Nombre de circuits de décision d’un gros appel d’offres restent complexes, nécessitant, la plupart du temps, un compromis entre plusieurs parties prenantes (et donc plusieurs personnes) ayant des intérêts différents : que ce soit inscrit sur leur fiche de poste (rapidité/agilité VS stabilité/disponibilité), que ce soit lié à leur personnalité (sensibilité personnelle à la nouveauté, à la prise de risques, aux critères humains, équité, respect des règles, etc.) ou à leurs relations interpersonnelles (en un mot les rapports de force). Certains peuvent se détester, d’autres se serrer les coudes.

On constate que le gagnant d’un appel d’offres est souvent celui qui volontairement, ou non, a su satisfaire aux attentes des décisionnaires. C’est un exercice d’équilibriste et pour maximiser sa chance, il est toujours intéressant d’avoir une vision globale et synthétique des acteurs, de leurs rôles, attendus, de leur influence, de leur relation individuelle, de leur histoire. En un mot, prendre le temps de réaliser un sociogramme permettra de faire des projets de transformation un succès business ET humain.

7. Le risque du changement organisationnel pour le client, tu anticiperas

Qui dit nouveauté, dit changement. Changement des rôles internes, des modes de fonctionnement, de l’organisation, etc. Que le client en ait conscience ou pas, il est impératif d’identifier clairement les impacts du changement pour l’entreprise: Comment se manifeste le changement ? Qui et quoi est impacté par le changement ? Quelles sont les lignes directrices pour traiter le changement ?

Gagner un appel d’offres, c’est aussi être capable d’aborder, d’adresser et de traiter (et donc anticiper) la problématique du changement. Même si cela ne relève pas de la responsabilité du fournisseur (de gérer tous ces changements), il ne faut pas les passer sous silence. Il est vital de les étudier en largeur et en profondeur. Si le client ne change pas, le projet ira droit dans le mur.

Il ne suffit pas seulement d’aborder le sujet mais bien de l’adresser et le traiter afin d’éviter de réécrire la chronique d’un échec annoncé. Refuser d’aborder le sujet, de peur d’être perçu comme dangereux ou négatif, est une approche qui peut être louable dans un raisonnement à court terme mais très dangereuse dans une approche sur le long terme.

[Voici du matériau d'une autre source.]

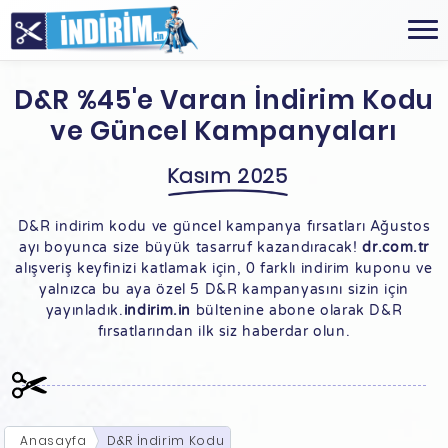
D&R %45'e Varan İndirim Kodu
ve Güncel Kampanyaları
Kasım 2025
D&R indirim kodu ve güncel kampanya fırsatları Ağustos
ayı boyunca size büyük tasarruf kazandıracak!
dr.com.tr
alışveriş keyfinizi katlamak için, 0 farklı indirim kuponu ve
yalnızca bu aya özel 5 D&R kampanyasını sizin için
yayınladık.
indirim.in
bültenine abone olarak D&R
fırsatlarından ilk siz haberdar olun.
Anasayfa
D&R İndirim Kodu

8. Les peurs et les doutes du client au moment du « grand saut », dans ta réponse tu intégreras

Chaque manager a des craintes personnelles, les siennes et celles du management perçu par les équipes. Ces peurs portent souvent sur la peur du changement (un point sensible pour les managers), la peur de l’échec et la peur d’une mauvaise évaluation budgétaire du projet : si le projet est un échec, quelle sera la conséquence sur ma carrière, sur mes ventes, sur mon service ? Est-ce que le projet ne va pas coûter plus cher que prévu ? Est-ce que je ne risque pas de passer quelques nuits blanches ?

La plupart du temps, les techniques de vente poussent à sous-estimer, voire nier, les peurs et les doutes, soit en les masquant, soit en diminuant les risques.

Celui qui gagne un appel d’offres est celui qui aura su rassurer son client et pas forcément celui qui aura fait la meilleure offre technique.